Volume-mates with Orin:

Orin recently announced that his article on Four Models of Fourth Amendment Protection is forthcoming in the Stanford Law Review.

I'm delighted to report that I, too, have accepted a publication offer with Stanford — in my case, for my article on Privatization and the Law and Economics of Political Advocacy. (The link in the previous sentence will take you to the very latest version on SSRN — exactly 25,000 words!) Here, again (for those of you who didn't pay attention when I've posted this before), is the abstract:

A common argument against privatization is that private providers will self-interestedly lobby to increase the size of their market. In this Article, I evaluate this argument, using, as a case study, the argument against prison privatization based on the possibility that the private prison industry will distort the criminal law by advocating for incarceration.

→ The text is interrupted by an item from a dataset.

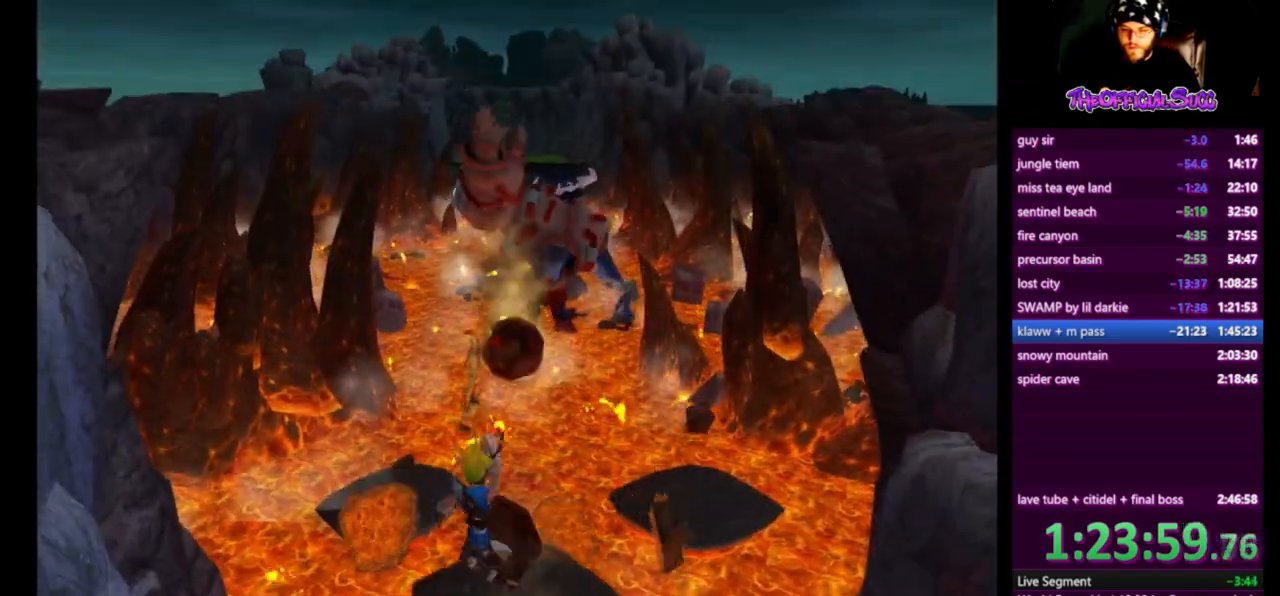
{"buttons": ["SQUARE", "L1"], "left_stick": "center", "right_stick": "center", "events": [[125, "SQUARE", "up"], [500, "SQUARE", "down"]]}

I conclude that there is at present no particular reason to credit this argument. Even without privatization, government agents already lobby for changes in substantive law — in the prison context, for example, public corrections officer unions are active advocates of pro-incarceration policy. Against this background, adding the "extra voice" of the private sector will not necessarily increase either the amount of industry-increasing advocacy or its effectiveness. In fact, privatization may well reduce the industry's political power: Because advocacy is a "public good" for the industry, as the number of independent actors increases, the dominant actor's advocacy decreases (since it no longer captures the full benefit of its advocacy) and the other actors free-ride off the dominant actor's contribution. Under some plausible assumptions, therefore, privatization may actually decrease advocacy, and under different plausible assumptions, the net effect of privatization on advocacy is ambiguous.

The argument that privatization distorts policy by encouraging lobbying is thus unconvincing without a fuller explanation of the mechanics of advocacy.

Those of you who want a technical, economicsy, paper on the topic can check out this one. In the near future, I'll have a series of posts summarizing the argument of this paper.